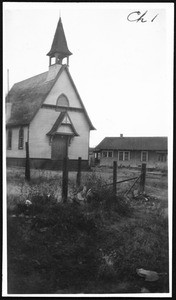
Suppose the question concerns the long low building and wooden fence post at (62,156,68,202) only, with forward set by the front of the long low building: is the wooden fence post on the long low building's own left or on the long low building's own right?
on the long low building's own right

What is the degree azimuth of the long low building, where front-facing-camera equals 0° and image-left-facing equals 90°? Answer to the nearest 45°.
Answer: approximately 0°

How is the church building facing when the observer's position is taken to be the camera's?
facing the viewer and to the right of the viewer

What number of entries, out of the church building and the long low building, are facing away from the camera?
0

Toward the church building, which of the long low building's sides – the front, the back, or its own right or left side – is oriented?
right
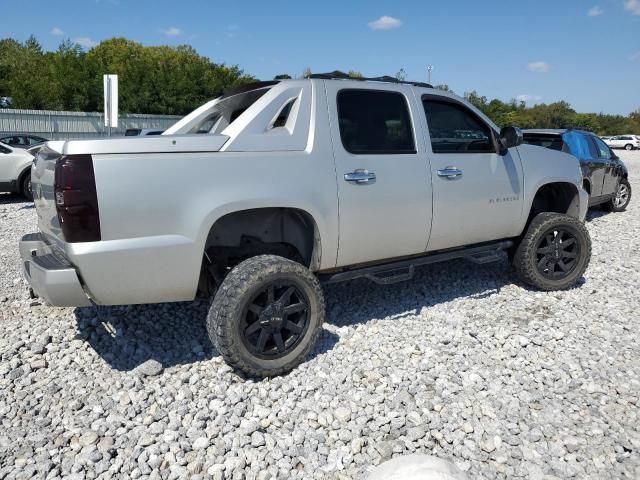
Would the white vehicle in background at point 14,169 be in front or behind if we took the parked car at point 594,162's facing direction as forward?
behind

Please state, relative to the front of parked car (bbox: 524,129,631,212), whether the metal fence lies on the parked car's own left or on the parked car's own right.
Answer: on the parked car's own left

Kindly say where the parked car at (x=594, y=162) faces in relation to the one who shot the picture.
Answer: facing away from the viewer and to the right of the viewer

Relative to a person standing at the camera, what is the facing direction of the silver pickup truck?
facing away from the viewer and to the right of the viewer

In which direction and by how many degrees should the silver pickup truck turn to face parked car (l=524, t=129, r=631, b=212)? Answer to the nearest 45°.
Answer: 0° — it already faces it

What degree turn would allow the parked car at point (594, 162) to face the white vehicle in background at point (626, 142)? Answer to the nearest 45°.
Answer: approximately 45° to its left
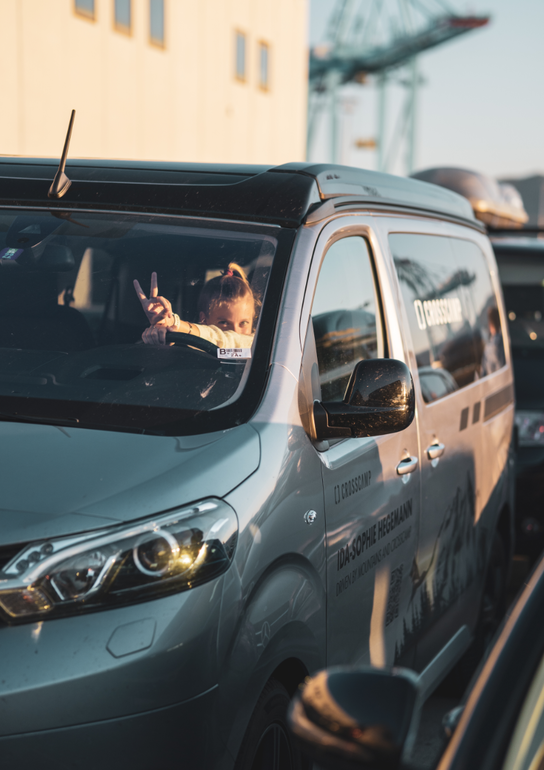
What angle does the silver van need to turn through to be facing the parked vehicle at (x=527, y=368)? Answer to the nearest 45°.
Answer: approximately 180°

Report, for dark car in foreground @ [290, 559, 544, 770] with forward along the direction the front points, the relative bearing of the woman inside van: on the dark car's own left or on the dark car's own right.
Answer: on the dark car's own right

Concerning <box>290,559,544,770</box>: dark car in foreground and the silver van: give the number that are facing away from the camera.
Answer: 0

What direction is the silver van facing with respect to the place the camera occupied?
facing the viewer and to the left of the viewer

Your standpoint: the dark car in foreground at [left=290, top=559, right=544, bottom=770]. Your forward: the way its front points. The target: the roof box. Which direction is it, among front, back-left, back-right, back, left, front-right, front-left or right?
back-right

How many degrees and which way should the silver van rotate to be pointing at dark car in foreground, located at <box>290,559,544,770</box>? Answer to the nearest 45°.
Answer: approximately 45° to its left

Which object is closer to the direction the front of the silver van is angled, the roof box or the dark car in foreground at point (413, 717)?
the dark car in foreground

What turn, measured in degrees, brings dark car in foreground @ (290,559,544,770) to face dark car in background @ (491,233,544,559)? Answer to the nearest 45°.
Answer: approximately 135° to its right

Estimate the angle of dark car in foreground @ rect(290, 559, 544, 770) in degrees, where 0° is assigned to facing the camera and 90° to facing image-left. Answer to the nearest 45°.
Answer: approximately 45°

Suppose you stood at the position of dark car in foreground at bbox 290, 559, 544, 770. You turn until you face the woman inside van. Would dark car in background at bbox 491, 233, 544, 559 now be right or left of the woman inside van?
right

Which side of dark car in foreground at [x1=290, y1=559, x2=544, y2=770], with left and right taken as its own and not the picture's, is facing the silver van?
right

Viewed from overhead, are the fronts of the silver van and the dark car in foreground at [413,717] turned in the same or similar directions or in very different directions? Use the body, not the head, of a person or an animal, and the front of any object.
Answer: same or similar directions
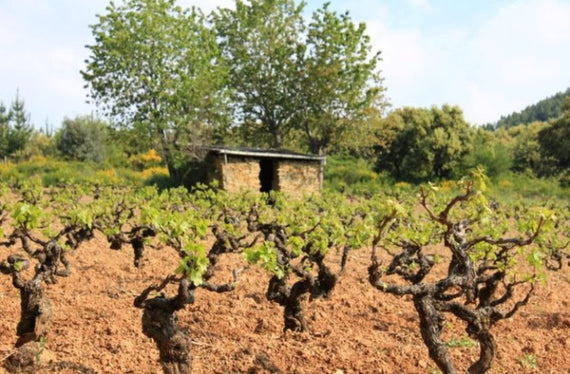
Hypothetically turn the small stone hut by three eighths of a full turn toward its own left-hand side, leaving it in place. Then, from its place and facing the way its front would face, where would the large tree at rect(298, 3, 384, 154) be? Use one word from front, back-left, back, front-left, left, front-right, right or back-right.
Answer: front

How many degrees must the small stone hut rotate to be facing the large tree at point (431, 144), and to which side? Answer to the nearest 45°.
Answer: approximately 135° to its left

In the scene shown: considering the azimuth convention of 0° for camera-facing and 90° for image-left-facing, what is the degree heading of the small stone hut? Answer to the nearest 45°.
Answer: approximately 0°

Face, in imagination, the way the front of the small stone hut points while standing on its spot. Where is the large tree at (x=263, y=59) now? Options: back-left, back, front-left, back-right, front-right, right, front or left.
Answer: back

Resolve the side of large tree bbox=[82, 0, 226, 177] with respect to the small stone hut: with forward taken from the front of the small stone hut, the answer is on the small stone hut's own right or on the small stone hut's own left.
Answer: on the small stone hut's own right

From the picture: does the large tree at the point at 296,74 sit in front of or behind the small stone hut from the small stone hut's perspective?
behind
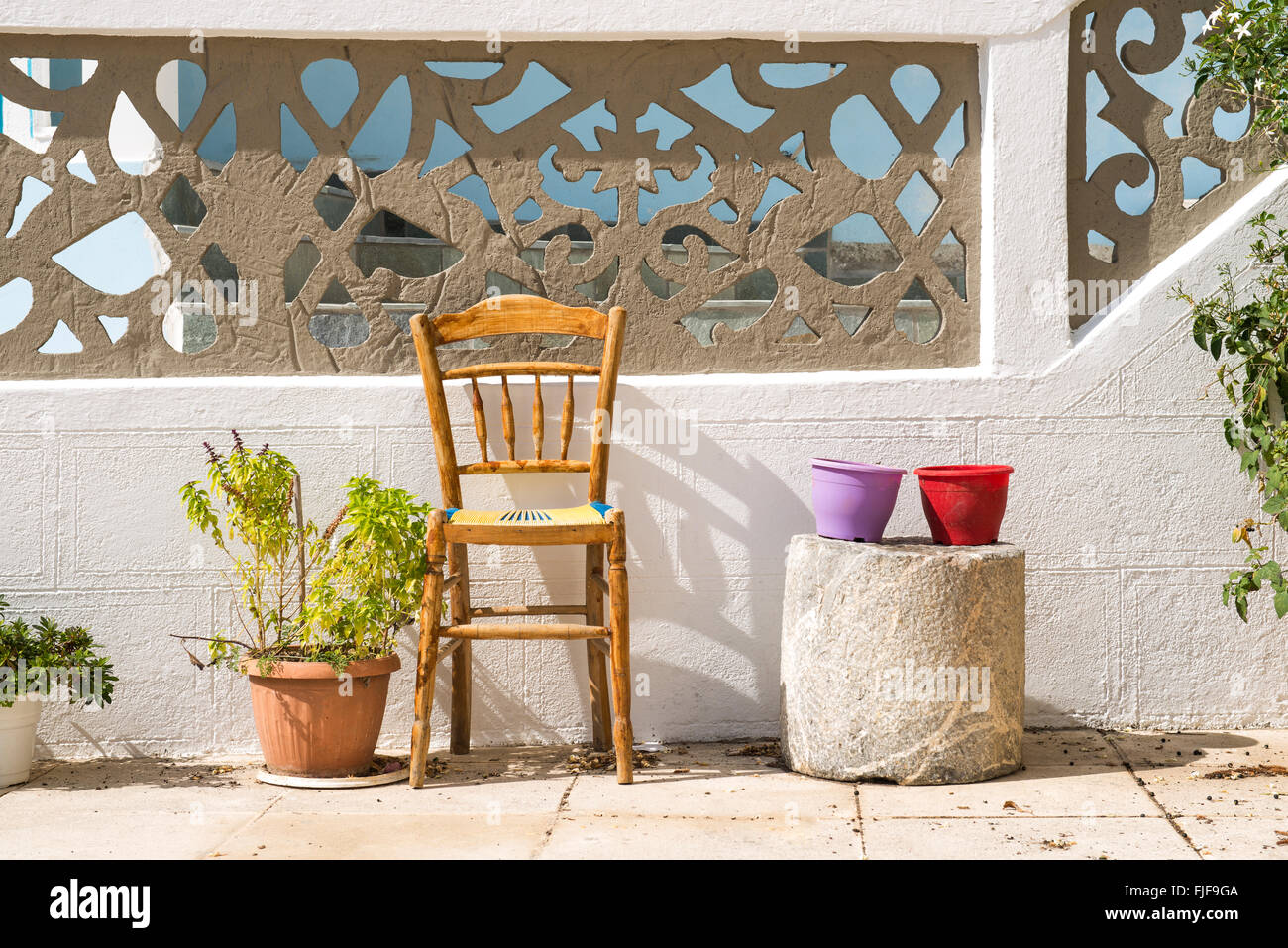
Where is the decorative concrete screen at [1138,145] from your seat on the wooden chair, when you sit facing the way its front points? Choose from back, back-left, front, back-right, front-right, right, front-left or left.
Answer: left

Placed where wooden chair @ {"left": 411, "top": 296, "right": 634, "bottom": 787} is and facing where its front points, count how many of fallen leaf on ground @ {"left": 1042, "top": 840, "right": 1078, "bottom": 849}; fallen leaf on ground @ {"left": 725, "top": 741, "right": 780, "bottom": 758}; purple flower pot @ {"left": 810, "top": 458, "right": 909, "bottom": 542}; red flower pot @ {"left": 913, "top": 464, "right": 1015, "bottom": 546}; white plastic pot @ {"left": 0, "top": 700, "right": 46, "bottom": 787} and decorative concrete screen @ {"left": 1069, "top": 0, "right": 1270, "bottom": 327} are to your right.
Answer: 1

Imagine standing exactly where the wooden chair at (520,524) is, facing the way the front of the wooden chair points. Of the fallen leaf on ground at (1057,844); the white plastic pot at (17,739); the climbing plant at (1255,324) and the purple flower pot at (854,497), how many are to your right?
1

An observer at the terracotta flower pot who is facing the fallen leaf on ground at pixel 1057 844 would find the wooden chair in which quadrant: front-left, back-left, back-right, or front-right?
front-left

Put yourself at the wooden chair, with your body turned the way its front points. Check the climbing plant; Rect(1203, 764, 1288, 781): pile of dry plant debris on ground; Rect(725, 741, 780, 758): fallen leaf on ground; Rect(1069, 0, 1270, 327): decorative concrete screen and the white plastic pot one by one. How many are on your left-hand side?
4

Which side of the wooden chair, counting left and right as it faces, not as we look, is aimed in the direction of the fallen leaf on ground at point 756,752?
left

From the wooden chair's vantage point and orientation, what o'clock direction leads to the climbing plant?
The climbing plant is roughly at 9 o'clock from the wooden chair.

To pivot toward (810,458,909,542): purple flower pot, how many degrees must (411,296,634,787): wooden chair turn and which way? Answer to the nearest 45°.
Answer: approximately 90° to its left

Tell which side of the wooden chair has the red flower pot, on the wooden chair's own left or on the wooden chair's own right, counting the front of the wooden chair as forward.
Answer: on the wooden chair's own left

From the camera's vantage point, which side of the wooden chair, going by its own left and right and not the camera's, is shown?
front

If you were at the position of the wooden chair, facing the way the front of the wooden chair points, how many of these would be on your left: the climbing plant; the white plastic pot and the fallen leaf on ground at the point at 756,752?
2

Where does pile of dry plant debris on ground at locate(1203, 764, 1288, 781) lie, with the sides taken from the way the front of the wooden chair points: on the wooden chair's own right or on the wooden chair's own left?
on the wooden chair's own left
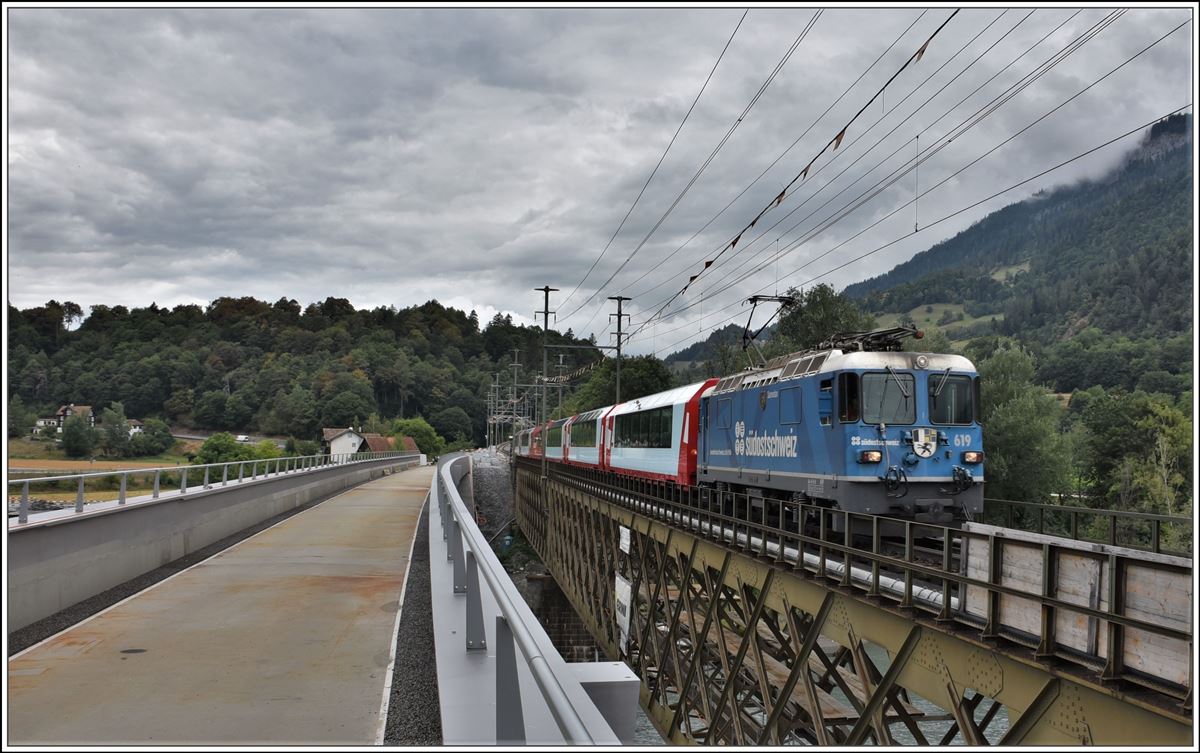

========

• Task to carry out
Copy out the material again, starting at the line that contains "Kindly say where" and ending after the line that contains "Answer: on the dark car's own right". Omit the pictures.

• Written reply
Kindly say where the parked car at (x=594, y=162) faces in relation to the one who shot the picture.
Answer: facing away from the viewer and to the right of the viewer

Relative to a person standing at the camera, what is the facing direction of the silver pickup truck?
facing away from the viewer and to the right of the viewer

In which direction and by how many degrees should the silver pickup truck turn to face parked car (l=524, t=129, r=631, b=212)? Answer to the nearest 45°.
Answer: 0° — it already faces it

What degree turn would allow the parked car at point (594, 162) to face the white vehicle in background at point (626, 142)? Answer to the nearest 45°.
Answer: approximately 45° to its left
What angle does the silver van need to turn through to be facing the parked vehicle at (x=527, y=368)? Answer to the nearest 45°.
Answer: approximately 180°

Report, for dark car in foreground @ [290, 559, 544, 770] with forward along the direction the front points, the relative bearing of the woman inside van: on the dark car's own left or on the dark car's own right.
Answer: on the dark car's own right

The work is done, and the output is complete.